- Leader: (as of 2011) Kerry Bevin
- Founded: Formed April 2005, registered 15 July 2005
- Dissolved: Deregistered 30 July 2009, but activity under the name has continued at least until 2020
- Ideology: Republicanism

= The Republic of New Zealand Party =

Political party in New Zealand

The Republic of New Zealand Party (RONZP or RNZP, or "The Republicans") is an unregistered New Zealand political party which seeks to end monarchy in New Zealand. It was a registered party from 2005 to 2009, contesting two general elections in that time and each time receiving the lowest share of the party vote. After deregistration, some members continued in politics under the party name, though since at least 2011 only one person, Jack Gielen, has contested elections under the name.

== Policies ==

A 2005 New Zealand Herald article said: "The party's aim is simple: to cut all ties with the British monarchy and install a New Zealander as head of state. A president, elected at large by the citizens, would replace the Governor-General as a figurehead, with parliament continuing as normal." The party also sought to strip the Treaty of Waitangi of any constitutional status, replacing it with a new constitution. It also supported binding referendums, wanting to hold one every six months, and wanted to mend relationships with the USA and allow nuclear-propelled ships into New Zealand waters. It identified most strongly with New Zealand First of all the parliamentary parties.

== Creation ==
The Republic of New Zealand Party was formed in April 2005 through the merger of two republican groups. Its first leader was John Kairau. In August 2005, the party claimed to have 3,000 members.

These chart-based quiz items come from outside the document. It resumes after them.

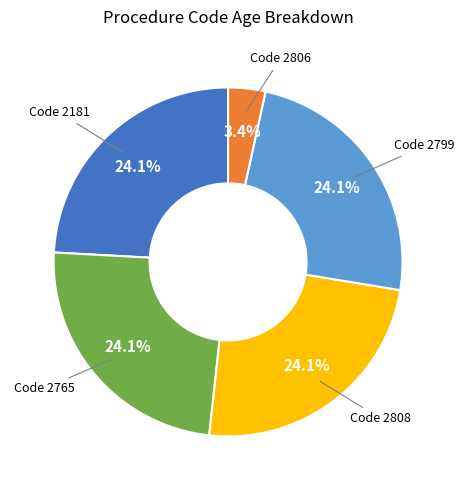

Does Code 2806 account for over 50% of the chart?

No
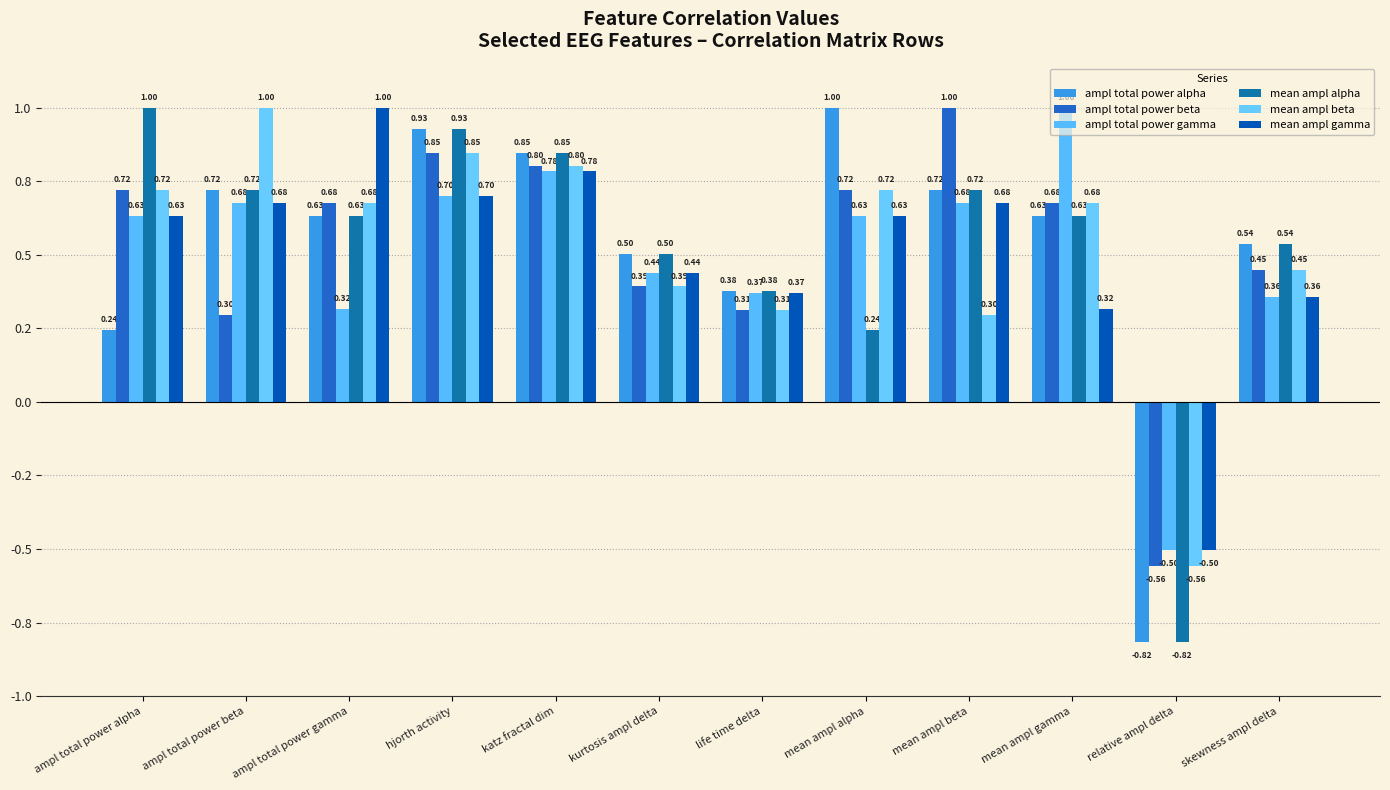

Does the chart contain any negative values?

Yes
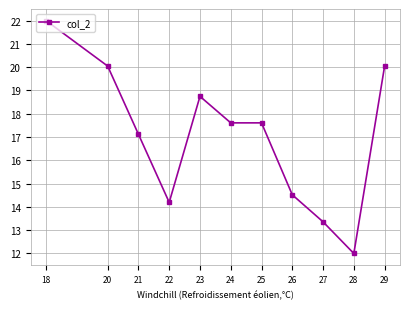

What is the change in value from 23 to 28?

-6.7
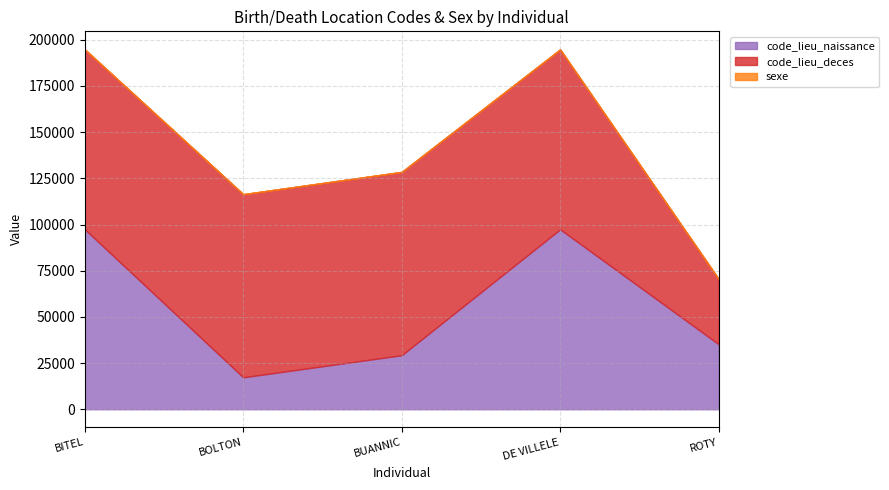

What is the smallest value displayed?

1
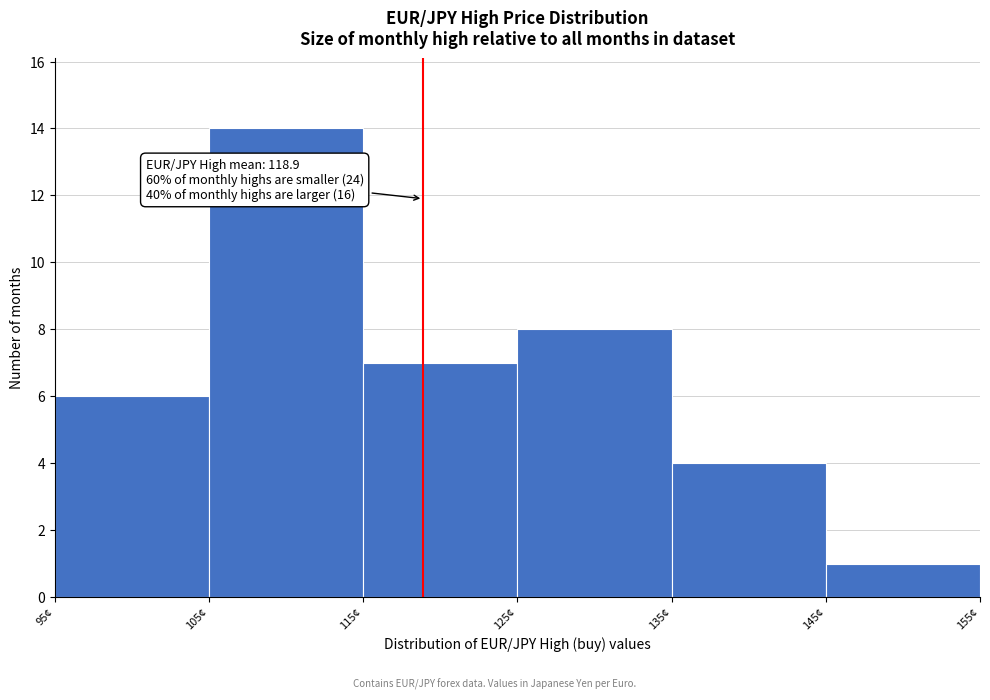

Which range on the x-axis has the tallest bar?

105 to 115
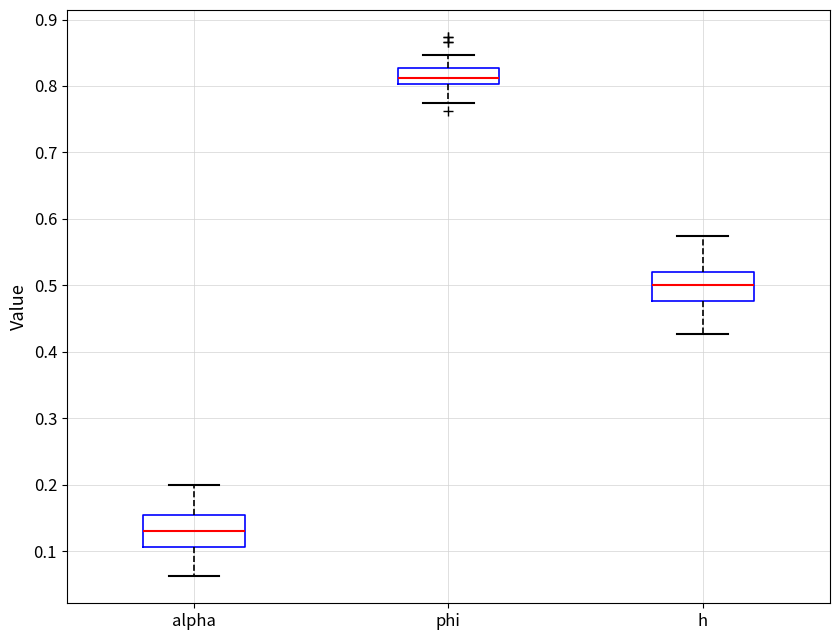

Which box's median line is the highest?

phi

== Time as a registered party ==
In the 2005 elections, the party won 344 party votes or 0.02%, the lowest party vote count of any registered party. The party also did not win any electorate seats, so did not meet the threshold required to enter parliament. In the 2008 elections the party polled even worse; it received 313 party votes or 0.01%, which again was the worst party vote result.

The party's registration was cancelled in 2009.

== After deregistration ==
Despite deregistering, a handful of the party's members remained active under its name, including burning the New Zealand flag at parliament in a protest in March 2010.

The party's former deputy leader Jack Gielen, who had run for Mayor of Hamilton in 2007, did so again in 2010. He placed last with 404 votes. During the campaign doubts were raised over Gielen's claims that he was "New Zealand Republicans Spokesperson for Mental Health and Suicide prevention." Lewis Holden, chair of New Zealand Republic, said Mr Gielen had nothing to do with New Zealand Republic and was "trying to piggyback off" the group. Gielen responded that the Republic of New Zealand Party was trying to get its membership together, saying "we have 200 members. Provided we get 500 members we can be re-registered for the next [2011] election. We are the real Republicans because I burnt a flag and told Prince Wills to go home. We look at them [the Republican Movement] as a [sic] poser because they are not the real deal."

In September 2011, just before the election, the party announced it would merge with the OurNZ Party. The merger did not go ahead, and the party continued to issue media releases as an independent entity after that. The Republic of New Zealand Party did not register for the 2011 general election and did not run any candidates.

In 2012, media releases indicated the party was working with the Human Rights Party.

Jack Gielen ran for the Hamilton East electorate, under the Republic of New Zealand Party banner, in 2017, 2020, and 2023. In 2017 and 2020 he came last, getting 65 votes and then 28 votes.